**Instruction 1:** Quote the post about Google Co-op and del.icio.us from "Monthly Archives: January" up to and including "cycles free up.".

**Passage:**
Monthly Archives: January 2007

Google Co-op just got del.icio.us!

Update: Sorry, link is going up and down. Worth trying, but will try to find a more stable option when time cycles free up.

This past week I decided to cook up a service (link in bold near the middle of this post) I feel will greatly assist users in developing advanced Google Custom Search Engines (CSE’s). I read through the Co-op discussion posts, digg/blog comments, reviews, emails, etc. and learned many of our users are fascinated by the refinements feature – in particular, building search engines that produce results like this:

‘linear regression” on my Machine Learning Search Engine

… but unfortunately, many do not know how to do this nor understand/want to hack up the XML. Additionally, I think it’s fair to say many users interested in building advanced CSE’s have already done similar site tagging/bookmarking through services like del.icio.us. del.icio.us really is great. Here are a couple of reasons why people should (and do) use del.icio.us:

  • It’s simple and clean
  • You can multi-tag a site quickly (comma separated field; don’t have to keep reopening the bookmarklet like with Google’s)

**Information provided:**

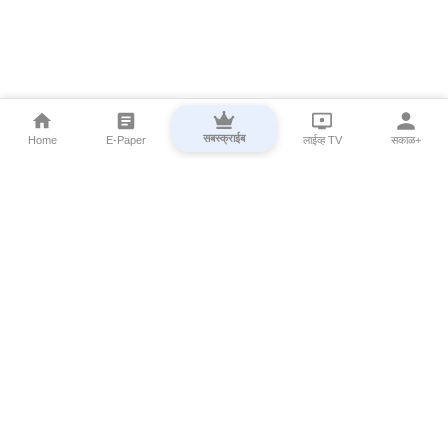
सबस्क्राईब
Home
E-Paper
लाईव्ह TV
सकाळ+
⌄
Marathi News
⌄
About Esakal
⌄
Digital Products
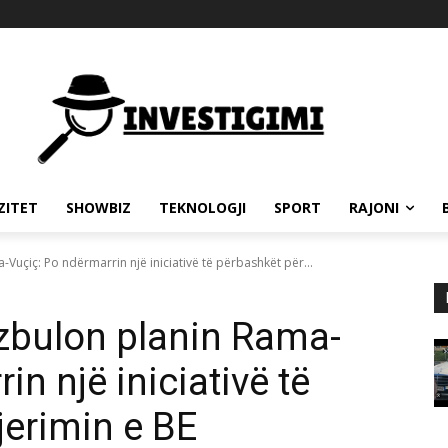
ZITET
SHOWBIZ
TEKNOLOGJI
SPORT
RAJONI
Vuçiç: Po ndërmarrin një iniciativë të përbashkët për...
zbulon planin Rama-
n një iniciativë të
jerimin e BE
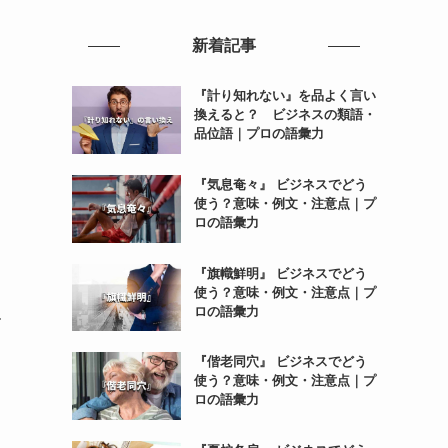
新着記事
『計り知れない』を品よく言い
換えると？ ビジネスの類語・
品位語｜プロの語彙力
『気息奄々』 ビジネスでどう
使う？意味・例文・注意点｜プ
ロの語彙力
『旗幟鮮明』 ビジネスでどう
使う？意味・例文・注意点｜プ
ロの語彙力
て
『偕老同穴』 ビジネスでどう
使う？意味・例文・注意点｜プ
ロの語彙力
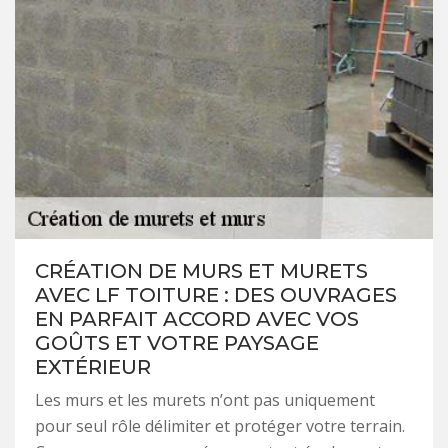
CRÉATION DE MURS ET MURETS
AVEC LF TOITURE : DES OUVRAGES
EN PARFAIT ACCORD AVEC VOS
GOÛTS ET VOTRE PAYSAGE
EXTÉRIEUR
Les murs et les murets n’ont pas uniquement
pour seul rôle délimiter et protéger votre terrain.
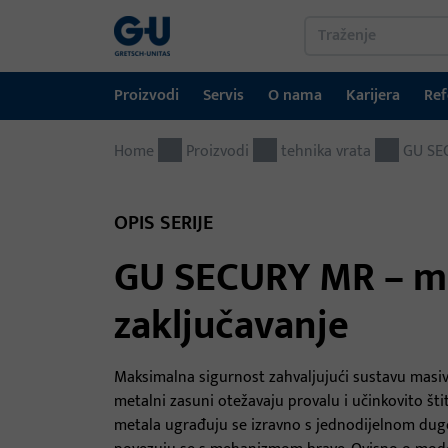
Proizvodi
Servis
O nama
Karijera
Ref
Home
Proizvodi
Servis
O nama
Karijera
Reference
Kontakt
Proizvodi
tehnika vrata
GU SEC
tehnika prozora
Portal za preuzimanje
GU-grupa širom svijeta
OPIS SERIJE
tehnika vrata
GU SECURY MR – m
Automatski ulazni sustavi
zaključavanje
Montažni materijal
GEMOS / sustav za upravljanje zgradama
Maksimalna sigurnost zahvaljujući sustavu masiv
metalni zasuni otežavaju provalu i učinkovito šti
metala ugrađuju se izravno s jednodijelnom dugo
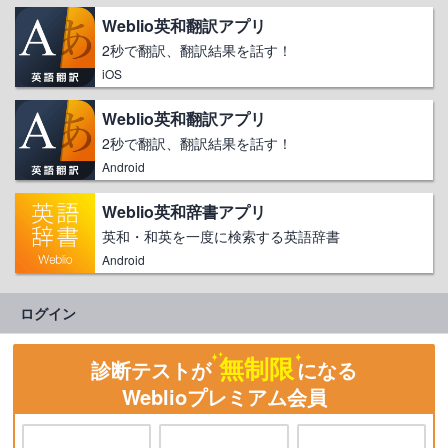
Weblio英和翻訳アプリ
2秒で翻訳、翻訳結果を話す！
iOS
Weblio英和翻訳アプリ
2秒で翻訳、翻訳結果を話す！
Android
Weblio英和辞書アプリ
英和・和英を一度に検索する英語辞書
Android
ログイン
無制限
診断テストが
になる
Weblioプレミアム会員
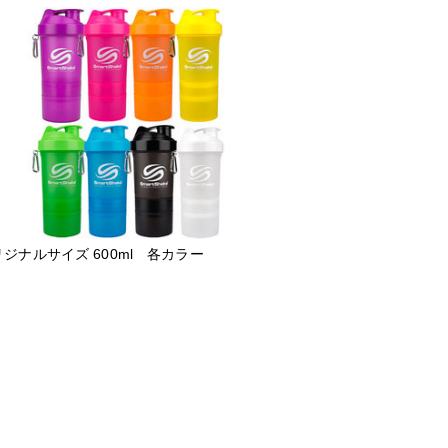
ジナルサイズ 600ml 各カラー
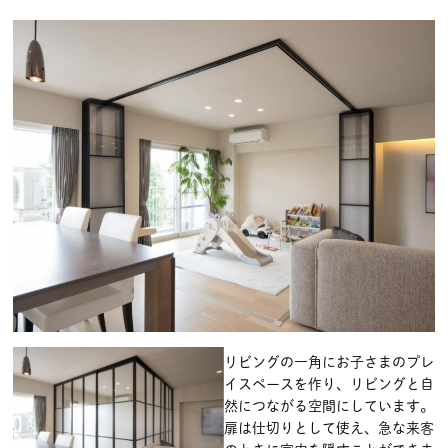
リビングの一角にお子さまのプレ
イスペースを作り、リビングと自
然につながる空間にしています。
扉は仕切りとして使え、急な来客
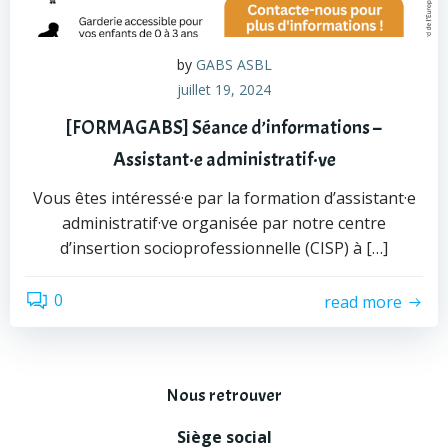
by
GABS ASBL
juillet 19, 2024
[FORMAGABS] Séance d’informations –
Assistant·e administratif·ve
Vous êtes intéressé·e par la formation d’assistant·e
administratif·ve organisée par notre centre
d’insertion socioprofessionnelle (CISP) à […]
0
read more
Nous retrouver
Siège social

**Instruction 2:** Print the rows exactly, from the line with "ジナルサイズ 600ml 各カラー" up to and including the last line of the rows, leaving out the picture lines.

**Task answer 1:**
Monthly Archives: January 2007

Google Co-op just got del.icio.us!

Update: Sorry, link is going up and down. Worth trying, but will try to find a more stable option when time cycles free up.

**Task answer 2:**
ジナルサイズ 600ml 各カラー
リビングの一角にお子さまのプレ
イスペースを作り、リビングと自
然につながる空間にしています。
扉は仕切りとして使え、急な来客
by
GABS ASBL
juillet 19, 2024
[FORMAGABS] Séance d’informations –
Assistant·e administratif·ve
Vous êtes intéressé·e par la formation d’assistant·e
administratif·ve organisée par notre centre
d’insertion socioprofessionnelle (CISP) à […]
0
read more
Nous retrouver
Siège social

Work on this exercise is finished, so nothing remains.